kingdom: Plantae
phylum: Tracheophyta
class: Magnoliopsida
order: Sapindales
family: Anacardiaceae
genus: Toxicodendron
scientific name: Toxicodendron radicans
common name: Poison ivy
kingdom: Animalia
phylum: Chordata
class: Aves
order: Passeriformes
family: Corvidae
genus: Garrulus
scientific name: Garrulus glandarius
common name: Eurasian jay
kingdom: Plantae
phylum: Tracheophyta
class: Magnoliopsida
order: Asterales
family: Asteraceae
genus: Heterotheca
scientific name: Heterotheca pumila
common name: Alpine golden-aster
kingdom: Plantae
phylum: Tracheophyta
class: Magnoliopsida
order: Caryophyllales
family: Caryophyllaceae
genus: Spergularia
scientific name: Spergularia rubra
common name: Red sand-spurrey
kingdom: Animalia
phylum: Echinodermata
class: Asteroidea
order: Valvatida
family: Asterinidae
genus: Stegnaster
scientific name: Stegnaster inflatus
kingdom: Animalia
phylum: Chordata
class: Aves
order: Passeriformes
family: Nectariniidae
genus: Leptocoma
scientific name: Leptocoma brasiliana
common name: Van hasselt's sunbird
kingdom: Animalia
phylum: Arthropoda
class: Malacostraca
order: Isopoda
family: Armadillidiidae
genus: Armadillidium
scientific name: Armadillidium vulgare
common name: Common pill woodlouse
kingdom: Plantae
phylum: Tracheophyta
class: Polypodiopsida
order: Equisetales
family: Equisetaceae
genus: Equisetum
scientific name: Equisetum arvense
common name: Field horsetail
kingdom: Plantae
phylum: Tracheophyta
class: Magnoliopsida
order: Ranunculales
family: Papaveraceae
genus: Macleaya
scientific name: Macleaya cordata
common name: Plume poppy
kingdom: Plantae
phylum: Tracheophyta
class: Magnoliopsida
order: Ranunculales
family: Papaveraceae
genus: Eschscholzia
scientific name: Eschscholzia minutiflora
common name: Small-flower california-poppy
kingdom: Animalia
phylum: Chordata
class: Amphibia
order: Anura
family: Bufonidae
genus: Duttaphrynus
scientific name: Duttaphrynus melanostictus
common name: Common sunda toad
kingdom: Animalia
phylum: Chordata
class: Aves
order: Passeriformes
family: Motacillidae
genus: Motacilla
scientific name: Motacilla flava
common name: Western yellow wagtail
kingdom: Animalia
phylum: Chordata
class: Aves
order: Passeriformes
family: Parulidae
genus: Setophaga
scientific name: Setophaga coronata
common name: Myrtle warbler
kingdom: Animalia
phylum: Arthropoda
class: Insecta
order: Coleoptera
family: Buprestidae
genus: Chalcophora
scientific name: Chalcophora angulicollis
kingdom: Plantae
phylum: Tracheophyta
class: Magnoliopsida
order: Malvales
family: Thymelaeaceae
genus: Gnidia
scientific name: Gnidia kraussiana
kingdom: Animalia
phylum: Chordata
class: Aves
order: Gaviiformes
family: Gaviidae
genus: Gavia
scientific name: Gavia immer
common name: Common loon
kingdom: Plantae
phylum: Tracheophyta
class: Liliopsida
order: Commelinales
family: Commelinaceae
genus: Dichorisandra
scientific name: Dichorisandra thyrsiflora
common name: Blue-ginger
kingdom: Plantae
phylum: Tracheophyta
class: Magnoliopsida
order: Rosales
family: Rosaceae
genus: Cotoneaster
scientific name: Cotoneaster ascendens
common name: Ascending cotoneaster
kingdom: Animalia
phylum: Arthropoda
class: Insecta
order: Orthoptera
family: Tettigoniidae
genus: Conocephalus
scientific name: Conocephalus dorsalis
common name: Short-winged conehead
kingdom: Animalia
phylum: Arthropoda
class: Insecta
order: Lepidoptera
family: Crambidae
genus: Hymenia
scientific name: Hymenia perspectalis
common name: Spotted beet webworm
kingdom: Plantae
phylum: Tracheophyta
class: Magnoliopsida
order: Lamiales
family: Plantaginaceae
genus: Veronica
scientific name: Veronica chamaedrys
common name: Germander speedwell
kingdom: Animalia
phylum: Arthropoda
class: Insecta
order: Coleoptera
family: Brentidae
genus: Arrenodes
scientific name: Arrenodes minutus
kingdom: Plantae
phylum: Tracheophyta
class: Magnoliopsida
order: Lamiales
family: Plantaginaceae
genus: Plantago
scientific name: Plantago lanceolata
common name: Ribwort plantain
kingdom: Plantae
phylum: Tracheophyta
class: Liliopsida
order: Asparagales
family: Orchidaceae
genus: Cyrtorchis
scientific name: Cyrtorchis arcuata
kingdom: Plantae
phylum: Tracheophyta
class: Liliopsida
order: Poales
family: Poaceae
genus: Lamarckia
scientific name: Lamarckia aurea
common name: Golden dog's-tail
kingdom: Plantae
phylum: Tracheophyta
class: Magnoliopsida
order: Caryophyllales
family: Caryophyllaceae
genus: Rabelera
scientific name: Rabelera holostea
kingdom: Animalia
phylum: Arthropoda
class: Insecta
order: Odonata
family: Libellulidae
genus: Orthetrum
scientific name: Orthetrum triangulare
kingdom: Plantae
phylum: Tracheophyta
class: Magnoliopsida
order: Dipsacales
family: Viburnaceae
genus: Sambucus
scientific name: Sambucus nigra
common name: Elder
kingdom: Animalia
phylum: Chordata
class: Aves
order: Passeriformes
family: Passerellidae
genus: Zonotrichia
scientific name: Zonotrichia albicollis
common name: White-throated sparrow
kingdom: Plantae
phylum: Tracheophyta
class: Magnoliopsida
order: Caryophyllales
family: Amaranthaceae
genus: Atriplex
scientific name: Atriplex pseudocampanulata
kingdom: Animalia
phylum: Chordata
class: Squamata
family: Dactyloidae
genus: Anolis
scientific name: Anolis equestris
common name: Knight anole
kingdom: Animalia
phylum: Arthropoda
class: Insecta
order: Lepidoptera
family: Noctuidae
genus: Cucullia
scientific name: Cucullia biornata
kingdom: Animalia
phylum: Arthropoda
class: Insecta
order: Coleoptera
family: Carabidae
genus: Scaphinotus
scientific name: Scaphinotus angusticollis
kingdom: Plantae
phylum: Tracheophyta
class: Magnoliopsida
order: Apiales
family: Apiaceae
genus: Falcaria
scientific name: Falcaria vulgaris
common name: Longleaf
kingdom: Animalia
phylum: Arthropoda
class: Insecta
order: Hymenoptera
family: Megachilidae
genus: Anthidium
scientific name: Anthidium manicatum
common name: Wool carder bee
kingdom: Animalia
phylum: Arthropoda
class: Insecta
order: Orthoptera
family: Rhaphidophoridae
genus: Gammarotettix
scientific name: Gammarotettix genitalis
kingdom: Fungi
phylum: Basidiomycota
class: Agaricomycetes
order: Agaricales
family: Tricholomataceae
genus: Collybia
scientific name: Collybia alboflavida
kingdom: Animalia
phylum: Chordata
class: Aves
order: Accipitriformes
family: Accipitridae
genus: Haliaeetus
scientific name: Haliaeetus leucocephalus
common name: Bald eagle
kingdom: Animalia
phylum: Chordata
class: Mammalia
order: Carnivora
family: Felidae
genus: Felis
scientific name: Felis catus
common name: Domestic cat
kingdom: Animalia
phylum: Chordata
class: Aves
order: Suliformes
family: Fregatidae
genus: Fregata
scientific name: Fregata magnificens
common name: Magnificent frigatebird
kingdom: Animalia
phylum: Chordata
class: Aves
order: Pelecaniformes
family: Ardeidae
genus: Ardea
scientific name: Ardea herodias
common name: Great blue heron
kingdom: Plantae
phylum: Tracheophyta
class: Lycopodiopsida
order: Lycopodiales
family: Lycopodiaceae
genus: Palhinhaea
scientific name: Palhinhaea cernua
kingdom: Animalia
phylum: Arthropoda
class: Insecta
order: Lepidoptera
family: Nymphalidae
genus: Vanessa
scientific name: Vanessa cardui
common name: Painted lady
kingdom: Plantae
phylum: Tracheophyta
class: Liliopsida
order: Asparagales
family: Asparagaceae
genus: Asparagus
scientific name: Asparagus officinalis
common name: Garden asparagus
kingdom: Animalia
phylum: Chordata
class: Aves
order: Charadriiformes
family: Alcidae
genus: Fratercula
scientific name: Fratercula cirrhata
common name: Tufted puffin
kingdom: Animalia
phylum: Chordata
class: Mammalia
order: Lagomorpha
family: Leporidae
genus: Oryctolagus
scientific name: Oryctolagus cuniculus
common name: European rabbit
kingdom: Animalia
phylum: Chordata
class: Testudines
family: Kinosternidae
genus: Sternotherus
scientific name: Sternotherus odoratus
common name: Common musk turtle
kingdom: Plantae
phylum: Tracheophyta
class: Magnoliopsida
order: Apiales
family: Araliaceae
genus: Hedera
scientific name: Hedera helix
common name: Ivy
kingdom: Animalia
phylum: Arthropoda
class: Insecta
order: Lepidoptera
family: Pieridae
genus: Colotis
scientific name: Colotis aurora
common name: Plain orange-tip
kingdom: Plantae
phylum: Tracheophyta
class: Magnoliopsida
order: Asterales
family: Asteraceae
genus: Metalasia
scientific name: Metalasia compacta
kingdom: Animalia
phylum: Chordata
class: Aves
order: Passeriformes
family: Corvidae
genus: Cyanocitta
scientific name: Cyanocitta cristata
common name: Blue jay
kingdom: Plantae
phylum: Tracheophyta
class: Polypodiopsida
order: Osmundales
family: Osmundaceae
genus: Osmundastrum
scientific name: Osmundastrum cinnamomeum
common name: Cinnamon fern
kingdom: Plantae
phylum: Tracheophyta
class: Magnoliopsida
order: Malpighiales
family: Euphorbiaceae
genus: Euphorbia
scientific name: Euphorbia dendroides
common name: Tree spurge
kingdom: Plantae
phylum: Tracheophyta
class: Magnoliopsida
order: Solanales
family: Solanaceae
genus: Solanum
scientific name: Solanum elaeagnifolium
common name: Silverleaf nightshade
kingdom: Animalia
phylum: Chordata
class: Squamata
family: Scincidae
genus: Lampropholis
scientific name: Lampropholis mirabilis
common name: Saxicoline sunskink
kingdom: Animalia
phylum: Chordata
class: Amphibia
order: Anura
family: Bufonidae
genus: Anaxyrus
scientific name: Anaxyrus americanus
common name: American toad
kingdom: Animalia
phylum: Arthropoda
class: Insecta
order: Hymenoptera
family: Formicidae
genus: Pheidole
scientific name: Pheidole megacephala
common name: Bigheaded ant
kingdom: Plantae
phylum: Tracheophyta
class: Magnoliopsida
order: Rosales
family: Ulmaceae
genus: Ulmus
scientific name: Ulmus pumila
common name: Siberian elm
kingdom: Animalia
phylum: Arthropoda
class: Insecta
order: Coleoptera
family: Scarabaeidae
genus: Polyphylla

•••

WHAT IS NEEDED - Convert the records, starting with the first line and going on through the line that contains "genus: Armadillidium", into a Markdown table with the columns Row and Line. Leave out any blank lines.

WRITTEN ANSWER -
| Row | Line |
|---|---|
| 1 | kingdom: Plantae |
| 2 | phylum: Tracheophyta |
| 3 | class: Magnoliopsida |
| 4 | order: Sapindales |
| 5 | family: Anacardiaceae |
| 6 | genus: Toxicodendron |
| 7 | scientific name: Toxicodendron radicans |
| 8 | common name: Poison ivy |
| 9 | kingdom: Animalia |
| 10 | phylum: Chordata |
| 11 | class: Aves |
| 12 | order: Passeriformes |
| 13 | family: Corvidae |
| 14 | genus: Garrulus |
| 15 | scientific name: Garrulus glandarius |
| 16 | common name: Eurasian jay |
| 17 | kingdom: Plantae |
| 18 | phylum: Tracheophyta |
| 19 | class: Magnoliopsida |
| 20 | order: Asterales |
| 21 | family: Asteraceae |
| 22 | genus: Heterotheca |
| 23 | scientific name: Heterotheca pumila |
| 24 | common name: Alpine golden-aster |
| 25 | kingdom: Plantae |
| 26 | phylum: Tracheophyta |
| 27 | class: Magnoliopsida |
| 28 | order: Caryophyllales |
| 29 | family: Caryophyllaceae |
| 30 | genus: Spergularia |
| 31 | scientific name: Spergularia rubra |
| 32 | common name: Red sand-spurrey |
| 33 | kingdom: Animalia |
| 34 | phylum: Echinodermata |
| 35 | class: Asteroidea |
| 36 | order: Valvatida |
| 37 | family: Asterinidae |
| 38 | genus: Stegnaster |
| 39 | scientific name: Stegnaster inflatus |
| 40 | kingdom: Animalia |
| 41 | phylum: Chordata |
| 42 | class: Aves |
| 43 | order: Passeriformes |
| 44 | family: Nectariniidae |
| 45 | genus: Leptocoma |
| 46 | scientific name: Leptocoma brasiliana |
| 47 | common name: Van hasselt's sunbird |
| 48 | kingdom: Animalia |
| 49 | phylum: Arthropoda |
| 50 | class: Malacostraca |
| 51 | order: Isopoda |
| 52 | family: Armadillidiidae |
| 53 | genus: Armadillidium |